Leute die sagen, sie machten Sandbox, tun nun häufig nichts anderes als mehr als ein Angebot zur Zeit zu machen. Also zum Beispiel: "Die Gerüchteküche brodelt: Im Süden sei der Hexenwald und im Norden sei der Drache aufgewacht. Wo darfs denn hingehen?" Natülich kann man auch einfach eine Karte hinlegen und die Spieler draufzeigen lassen. Hat den gleichen Effekt.
Ein Angebot von mehr als eins impliziert zudem, dass man einfach wieder weggehen kann. Also wenns im Norden nicht schön ist, schauen wir einfach mal im Westen. Eine andere Variante hatte zum Beispiel mein ehemaliger und langjähriger D&D-SL: Der benutze gern mehrere Auftraggeber. Und natürlich, sind wir auch da regelmäßig nach Westen umgeschwenkt, haben also mittendrin die Partei gewechselt.
Eine weitere Idee, die durch den Begriff Abenteuer ausgelöst wird, ist, dass die Angelegenheit abendfüllend sein müsste.
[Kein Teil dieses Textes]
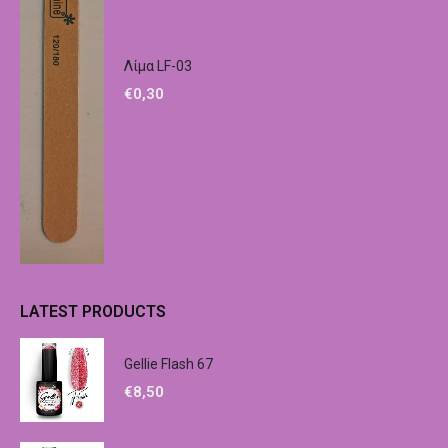
Λίμα LF-03
€
0,30
LATEST PRODUCTS
Gellie Flash 67
€
8,50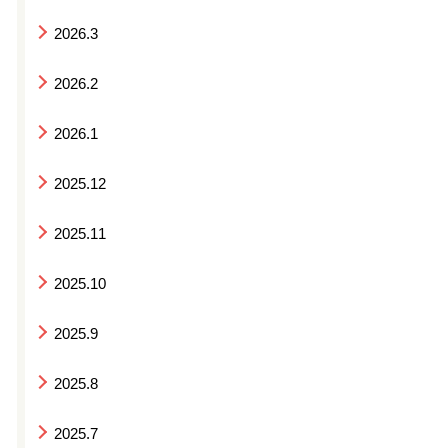
2026.3
2026.2
2026.1
2025.12
2025.11
2025.10
2025.9
2025.8
2025.7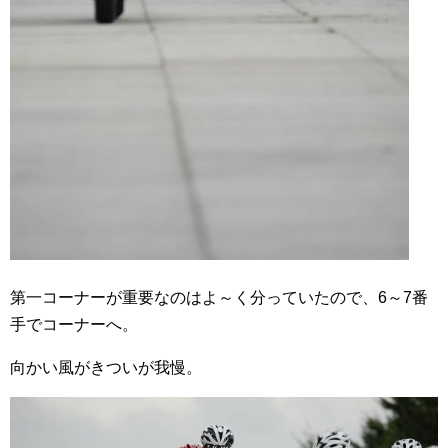
第一コーナーが重要なのはよ～く分っていたので、6～7番
手でコーナーへ。
向かい風がきついが我慢。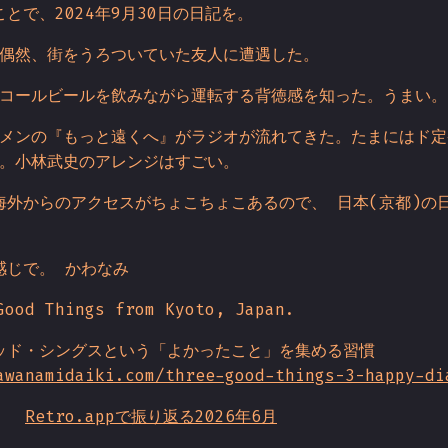
とで、2024年9月30日の日記を。
偶然、街をうろついていた友人に遭遇した。
コールビールを飲みながら運転する背徳感を知った。うまい。
メンの『もっと遠くへ』がラジオが流れてきた。たまにはド定番
。小林武史のアレンジはすごい。
海外からのアクセスがちょこちょこあるので、 日本(京都)の
。
感じで。 かわなみ
Good Things from Kyoto, Japan.
ッド・シングスという「よかったこと」を集める習慣
awanamidaiki.com/three-good-things-3-happy-di
Retro.appで振り返る2026年6月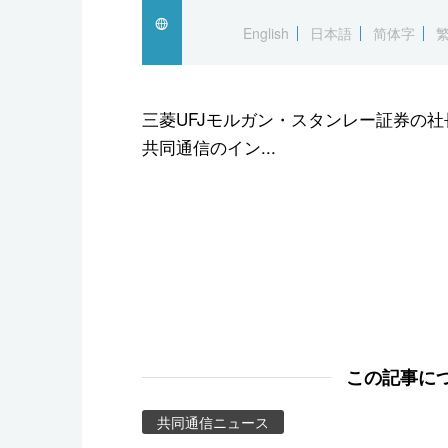
スポーツ・東京2020
English
日本語
简体字
三菱UFJモルガン・スタンレー証券の社
共同通信のイン...
この記事に
共同通信ニュース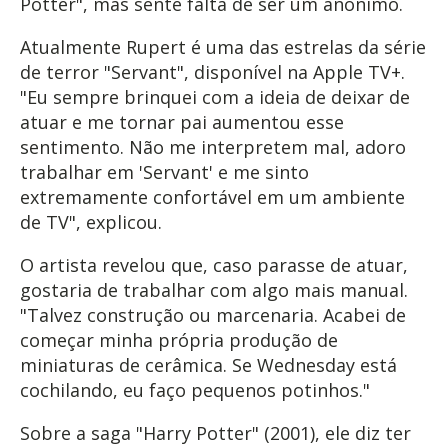
Potter", mas sente falta de ser um anônimo.
Atualmente Rupert é uma das estrelas da série
de terror "Servant", disponível na Apple TV+.
"Eu sempre brinquei com a ideia de deixar de
atuar e me tornar pai aumentou esse
sentimento. Não me interpretem mal, adoro
trabalhar em 'Servant' e me sinto
extremamente confortável em um ambiente
de TV", explicou.
O artista revelou que, caso parasse de atuar,
gostaria de trabalhar com algo mais manual.
"Talvez construção ou marcenaria. Acabei de
começar minha própria produção de
miniaturas de cerâmica. Se Wednesday está
cochilando, eu faço pequenos potinhos."
Sobre a saga "Harry Potter" (2001), ele diz ter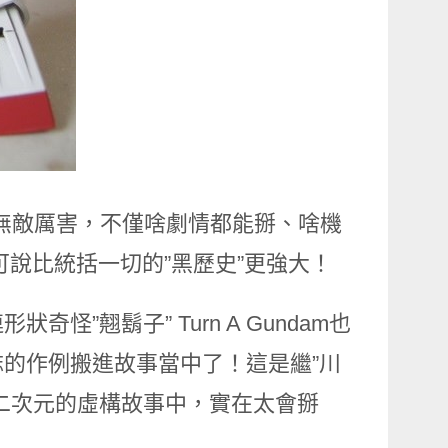
根本是超級無敵厲害，不僅啥劇情都能掰、啥機
說比統括一切的”黑歷史”更強大！
”翹鬍子” Turn A Gundam也
的作例搬進故事當中了！這是繼”川
二次元的虛構故事中，實在太會掰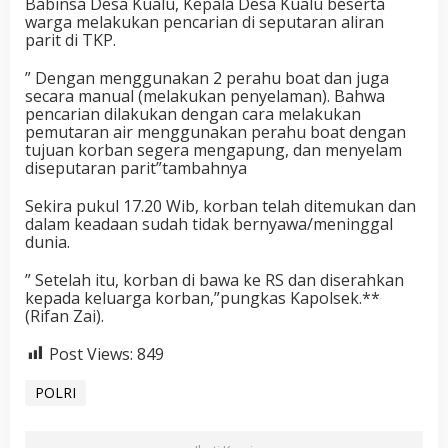
Babinsa Desa Kualu, Kepala Desa Kualu beserta
warga melakukan pencarian di seputaran aliran
parit di TKP.
” Dengan menggunakan 2 perahu boat dan juga
secara manual (melakukan penyelaman). Bahwa
pencarian dilakukan dengan cara melakukan
pemutaran air menggunakan perahu boat dengan
tujuan korban segera mengapung, dan menyelam
diseputaran parit”tambahnya
Sekira pukul 17.20 Wib, korban telah ditemukan dan
dalam keadaan sudah tidak bernyawa/meninggal
dunia.
” Setelah itu, korban di bawa ke RS dan diserahkan
kepada keluarga korban,”pungkas Kapolsek.**
(Rifan Zai).
Post Views:
849
POLRI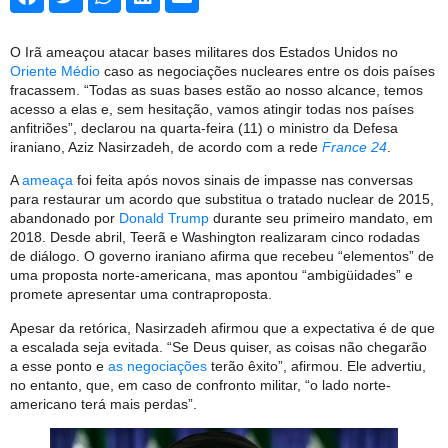
O Irã ameaçou atacar bases militares dos Estados Unidos no
Oriente Médio
caso as negociações nucleares entre os dois países
fracassem. “Todas as suas bases estão ao nosso alcance, temos
acesso a elas e, sem hesitação, vamos atingir todas nos países
anfitriões”, declarou na quarta-feira (11) o ministro da Defesa
iraniano, Aziz Nasirzadeh, de acordo com a rede
France 24
.
A
ameaça
foi feita após novos sinais de impasse nas conversas
para restaurar um acordo que substitua o tratado nuclear de 2015,
abandonado por
Donald Trump
durante seu primeiro mandato, em
2018. Desde abril, Teerã e Washington realizaram cinco rodadas
de diálogo. O governo iraniano afirma que recebeu “elementos” de
uma proposta norte-americana, mas apontou “ambigüidades” e
promete apresentar uma contraproposta.
Apesar da retórica, Nasirzadeh afirmou que a expectativa é de que
a escalada seja evitada. “Se Deus quiser, as coisas não chegarão
a esse ponto e
as negociações
terão êxito”, afirmou. Ele advertiu,
no entanto, que, em caso de confronto militar, “o lado norte-
americano terá mais perdas”.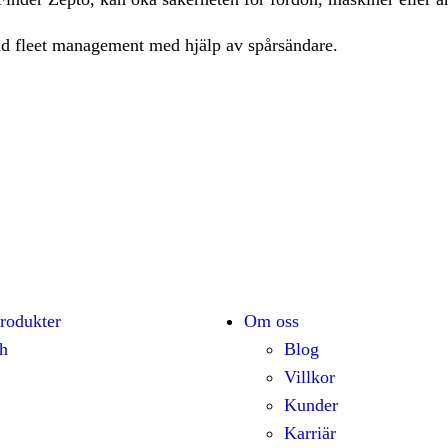
mad fleet management med hjälp av spårsändare.
rodukter
Om oss
h
Blog
Villkor
Kunder
Karriär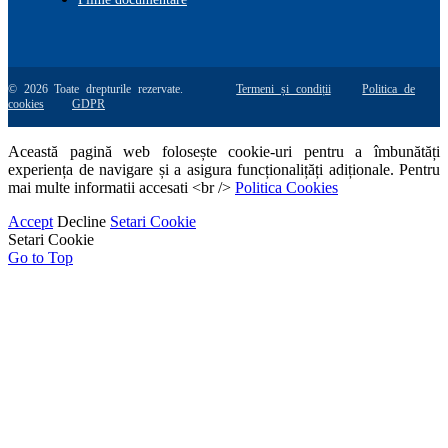
© 2026 Toate drepturile rezervate.
Termeni și condiții
Politica de
cookies
GDPR
Această pagină web folosește cookie-uri pentru a îmbunătăți
experiența de navigare și a asigura funcționalițăți adiționale. Pentru
mai multe informatii accesati <br />
Politica Cookies
Accept
Decline
Setari Cookie
Setari Cookie
Go to Top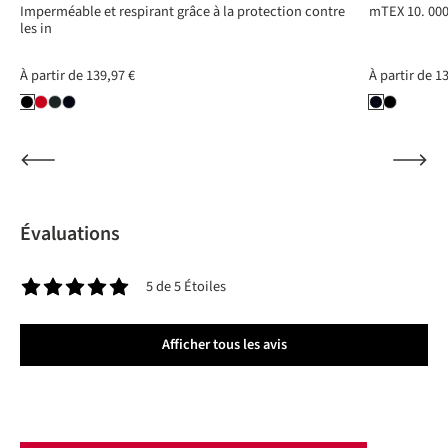
Imperméable et respirant grâce à la protection contre
mTEX 10. 000
les in
À partir de
139,97 €
À partir de
13
Évaluations
5 de 5 Étoiles
Note moyenne de 5 sur 5 étoiles
Afficher tous les avis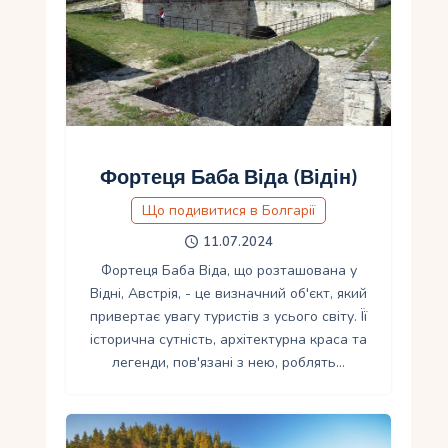
Фортеця Баба Віда (Відін)
Що подивитися в Болгарії
11.07.2024
Фортеця Баба Віда, що розташована у
Відні, Австрія, - це визначний об'єкт, який
привертає увагу туристів з усього світу. Її
історична сутність, архітектурна краса та
легенди, пов'язані з нею, роблять…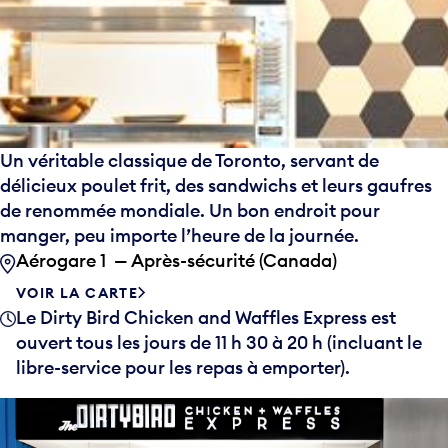
Un véritable classique de Toronto, servant de
délicieux poulet frit, des sandwichs et leurs gaufres
de renommée mondiale. Un bon endroit pour
manger, peu importe l’heure de la journée.
Aérogare 1 — Après-sécurité (Canada)
VOIR LA CARTE
Le Dirty Bird Chicken and Waffles Express est
ouvert tous les jours de 11 h 30 à 20 h (incluant le
libre-service pour les repas à emporter).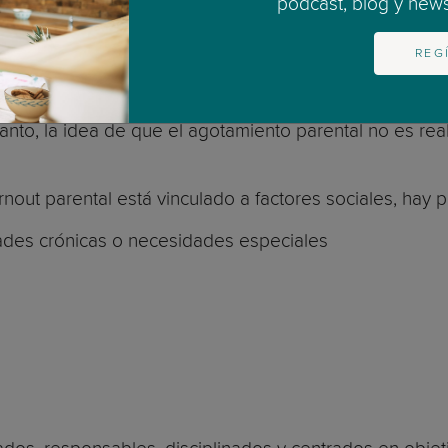
podcast, blog y newsl
a red de apoyo
REG
a sociedad actual.
rental sea más común. Hoy en día, la crianza es inten
anto, la idea de que el agotamiento parental no es real
ut parental está vinculado a factores sociales, hay 
ades crónicas o necesidades especiales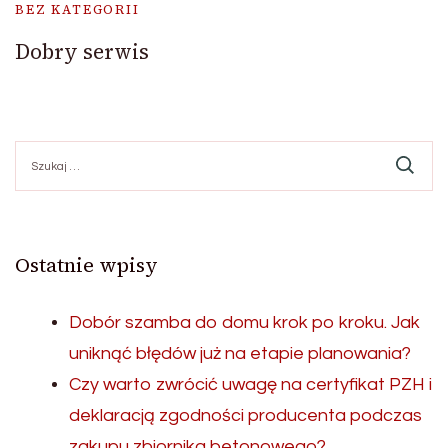
BEZ KATEGORII
Dobry serwis
Szukaj:
Ostatnie wpisy
Dobór szamba do domu krok po kroku. Jak
uniknąć błędów już na etapie planowania?
Czy warto zwrócić uwagę na certyfikat PZH i
deklaracją zgodności producenta podczas
zakupu zbiornika betonowego?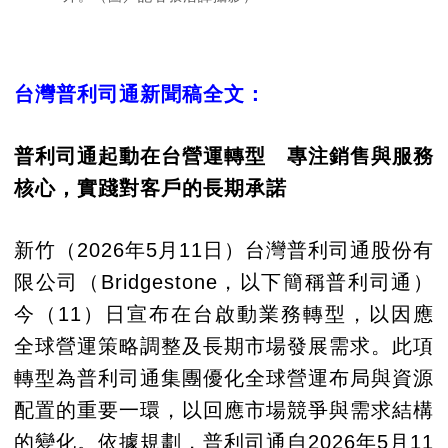
台灣普利司通新聞稿全文：
普利司通起動在台營運轉型 專注銷售與服務
核心，實踐對客戶的長期承諾
新竹（2026年5月11日）台灣普利司通股份有
限公司（Bridgestone，以下簡稱普利司通）
今（11）日宣布在台啟動業務轉型，以因應
全球營運策略調整及長期市場發展需求。此項
轉型為普利司通集團優化全球營運布局與資源
配置的重要一環，以回應市場競爭與需求結構
的變化。依據規劃，普利司通自2026年5月11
Auch das ist offensichtlich nicht der Fall. Wenn ein Inhalt abgearbeitet ist, müssen wir nur neue haben. Das habe ich in meiner letzten Werwolf-Kampagne großzügig ausgenutzt. Ich hab also mehrere kleine Ereignisse gegeben und geguckt, was die Leute damit machen. Einige waren in ein bis zwei Stunden erledigt, aber die Wölfe wollten ja auch was schaffen. Auch diese Idee hört man eben mitunter von Sandboxlern: "Wenn die SCs den Schurken in der ersten Szene erschießen, ist das eben so."
Ich könnte noch hinzufügen, was ein absolutes NoGo für Auftraggeber ist: "Besorgt mir Gegenstand X", und dann nicht zu wissen, was Gegenstand X tut. Im Optimalfall haben die SCs mindestens zwei Verwendungsweisen anstatt das Ding abzuliefern. Auch das ist im Grunde wieder das gleiche: Mehrere Dinge auf einmal anbieten.